## Source excerpt:
= = =

Published on: January 11th, 2013

And now, as Frank Sinatra once sang, the end is near. It has been a hectic and productive week, but I’m ready to go home now. Like all good shows, I have finished exhausted, but with a fresh zest and enthusiasm for the months ahead. I have seen lots of new items and ranges that have impressed me; I don’t have the space to list every single one, but below is a small selection of some of my favourites:

  • The updated version of Kurio, with a sleek new look, increased memory capacity and a Quad processor, which makes it operate much faster. There’s another major development for the brand which is under wraps until Toy Fair (spoilsports!).
  • Worlds Apart’s brand new Horrible Histories range.
  • The Rockboard from Dyna-Z (especially if you can persuade Barry Harding to demonstrate it for you).
  • Sambro’s Teenage Mutant Ninja Turtles range.
  • Dragon-i’s Toy-Fi Teddy.
  • Thinkway’s Despicable Me 2 range, which features probably the most sophisticated animatronics I’ve seen in a mass-produced master toy range to date.
  • Toy State’s Road Rippers range.
  • A new licensed ride-on from Famosa, which I’m not allowed to talk about in any detail yet, and also the Nenuco doll range, which will be coming to the UK very soon.
  • Nikko’s new Slammr r/c vehicle (no, that isn’t a typo, it really is spelt like that).
  • IMC’s VIP Pets and Max Steel ranges.
  • B Kids new Soft n Safe wooden toy range.
  • Character Options Dancing Baloo (it sings Bear Necessities while dancing just like he does in the film, which is one of my all-time favourite Disney moments).
  • Peterkin’s Dolls World range.

As ever, there are a number of things I’ve seen which I’ve been asked not to talk about in detail just yet, which can be frustrating, but I try to respect people’s wishes, even if I am itching to ‘reveal all’.

The general consensus appears to be that Christmas came late (one large retailer reportedly used the phrase “the last two days saved us”), but at least it did come, and post- Christmas trading has also reportedly been relatively healthy. Hence there appears to be little evidence of heavy stocks being held by retailers, which usually augurs well for early year business. We’re just about to enter the Chinese Year of the Snake, which I’m told is regarded as a year of prosperity and peace – let’s hope that does indeed prove to be the case.

= = =

## Exercise data:
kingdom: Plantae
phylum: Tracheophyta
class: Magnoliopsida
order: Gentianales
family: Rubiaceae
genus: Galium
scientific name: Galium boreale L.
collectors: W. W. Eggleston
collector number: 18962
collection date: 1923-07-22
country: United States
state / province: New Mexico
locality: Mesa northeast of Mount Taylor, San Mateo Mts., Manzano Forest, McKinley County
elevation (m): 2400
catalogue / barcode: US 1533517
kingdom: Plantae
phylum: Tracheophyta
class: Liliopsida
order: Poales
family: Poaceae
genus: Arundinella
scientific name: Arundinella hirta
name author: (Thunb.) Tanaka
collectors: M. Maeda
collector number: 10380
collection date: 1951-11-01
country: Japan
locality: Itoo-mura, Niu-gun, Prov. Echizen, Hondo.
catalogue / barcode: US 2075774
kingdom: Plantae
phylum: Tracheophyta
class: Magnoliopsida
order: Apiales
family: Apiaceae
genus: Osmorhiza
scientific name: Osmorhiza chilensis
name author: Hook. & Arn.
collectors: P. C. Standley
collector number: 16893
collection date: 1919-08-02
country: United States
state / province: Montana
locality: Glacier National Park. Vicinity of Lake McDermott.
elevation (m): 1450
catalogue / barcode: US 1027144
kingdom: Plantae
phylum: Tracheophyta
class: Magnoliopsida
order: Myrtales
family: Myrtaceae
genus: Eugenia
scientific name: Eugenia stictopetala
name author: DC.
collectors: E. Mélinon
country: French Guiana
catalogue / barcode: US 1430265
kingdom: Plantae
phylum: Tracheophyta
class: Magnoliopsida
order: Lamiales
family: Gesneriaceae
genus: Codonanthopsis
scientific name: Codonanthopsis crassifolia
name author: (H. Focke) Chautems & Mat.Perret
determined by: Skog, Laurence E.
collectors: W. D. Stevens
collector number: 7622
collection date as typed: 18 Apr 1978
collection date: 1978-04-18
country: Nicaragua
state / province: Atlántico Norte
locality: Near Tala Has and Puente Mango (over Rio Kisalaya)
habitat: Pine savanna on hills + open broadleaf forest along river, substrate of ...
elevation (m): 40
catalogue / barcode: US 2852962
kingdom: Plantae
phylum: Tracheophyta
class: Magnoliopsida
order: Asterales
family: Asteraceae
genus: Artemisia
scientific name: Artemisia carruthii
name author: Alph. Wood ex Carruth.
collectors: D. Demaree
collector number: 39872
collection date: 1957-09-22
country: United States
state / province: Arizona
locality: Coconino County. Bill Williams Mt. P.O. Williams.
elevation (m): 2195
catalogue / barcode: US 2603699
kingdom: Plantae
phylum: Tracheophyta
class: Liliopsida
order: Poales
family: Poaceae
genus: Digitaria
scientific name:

= = =

## Task requirements:
1. From the post about new toy ranges, quote the passage starting with "And now, as" and going on through "Horrible Histories range.".
2. List each line in the rows that contains the string "order", matching case exactly.

## Solutions:
1.
And now, as Frank Sinatra once sang, the end is near. It has been a hectic and productive week, but I’m ready to go home now. Like all good shows, I have finished exhausted, but with a fresh zest and enthusiasm for the months ahead. I have seen lots of new items and ranges that have impressed me; I don’t have the space to list every single one, but below is a small selection of some of my favourites:

  • The updated version of Kurio, with a sleek new look, increased memory capacity and a Quad processor, which makes it operate much faster. There’s another major development for the brand which is under wraps until Toy Fair (spoilsports!).
  • Worlds Apart’s brand new Horrible Histories range.

2.
order: Gentianales
order: Poales
order: Apiales
order: Myrtales
order: Lamiales
order: Asterales
order: Poales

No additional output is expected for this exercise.